1 Preliminary Matters
The concept of intrinsic value has a long and distinguished history, and like most philosophically interesting concepts, it has generated its share of controversy. I have little to add to the detailed debates about the proper elucidation of this concept. Instead, my focus is to argue that the concept has much wider application than most people have previously thought. But before I can argue for this conclusion, I should like to discuss briefly what would count as a successful account of the concept of intrinsic value, and then explain my own approach.
In Rediscovering Colors, Michael Watkins observes that a successful metaphysical account of colors must be semantically serious, ontologically serious, and epistemologically serious.1 Similarly, we should require that a successful account of intrinsic value be all of these things, plus one more. By way of clarification, a semantically serious account of intrinsic value should respect the linguistic conventions governing the use of the phrase intrinsic value. An ontologically serious account should be compatible with what we seem to know about the world.2 And an epistemologically serious account should explain how we might know (or at least justifiably believe) truths about intrinsic value. In addition, unlike a successful account of colors, a successful account of intrinsic value should be ethically serious in the minimal sense that its truth would have some clear bearing on how we should live our lives.
I shall address the requirement of semantic seriousness first, in Sections 1 through 3 of this chapter, before touching on epistemological concerns briefly in Section 4. Then I shall defend the ontological seriousness of my account of intrinsic value in Chapters 2 through 5, arguing that it is more plausible than any alternative view. Of course, in the final analysis, judgments about ontological seriousness are difficult holistic judgments, so people are bound to disagree about them; such is the nature of philosophy. In Chapter 6, I shall defend the ethical seriousness of my Main Conclusion.

Prompt
Name every kind of seriousness that the passage on intrinsic value above requires of a successful account of intrinsic value.

Information provided

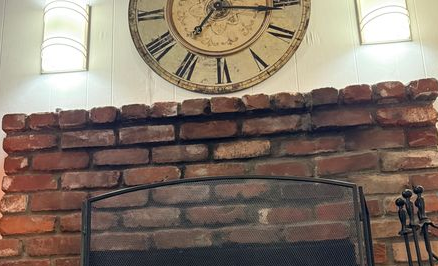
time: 7:15
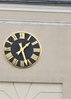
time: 1:26
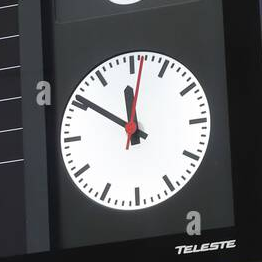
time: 11:50
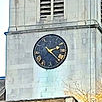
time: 2:22
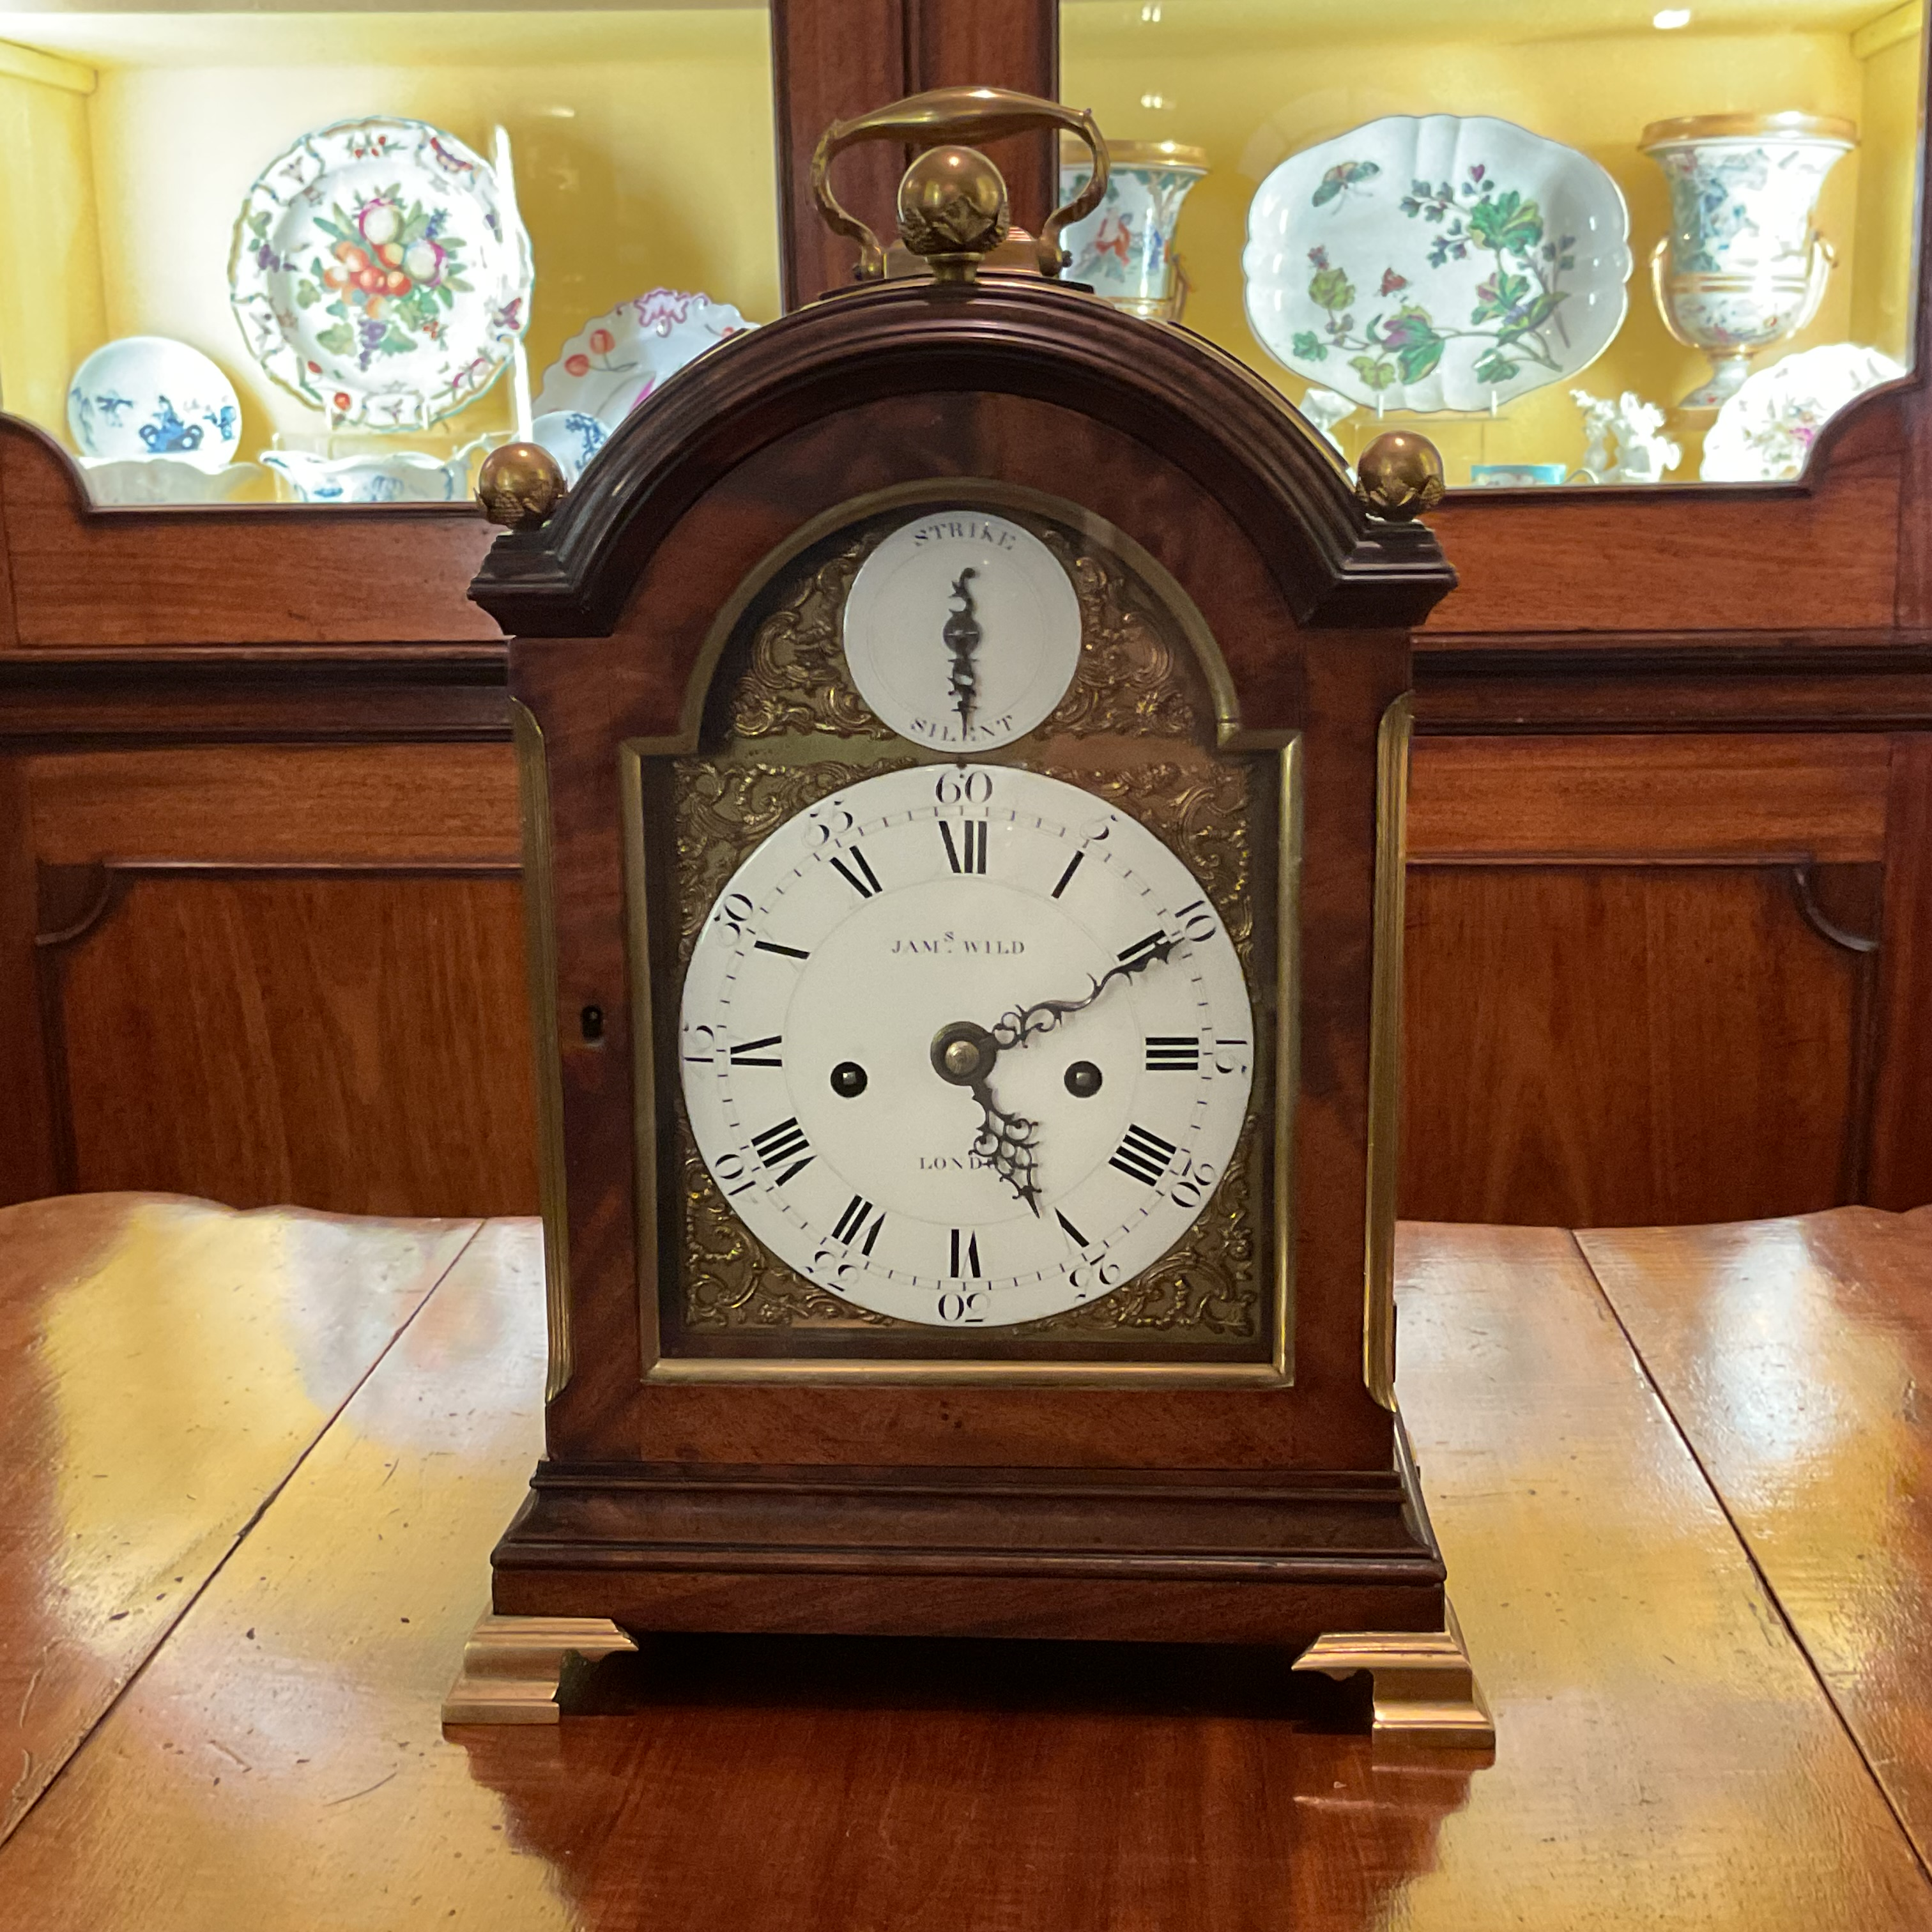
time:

Response to the exercise
- Semantic seriousness
- Ontological seriousness
- Epistemological seriousness
- Ethical seriousness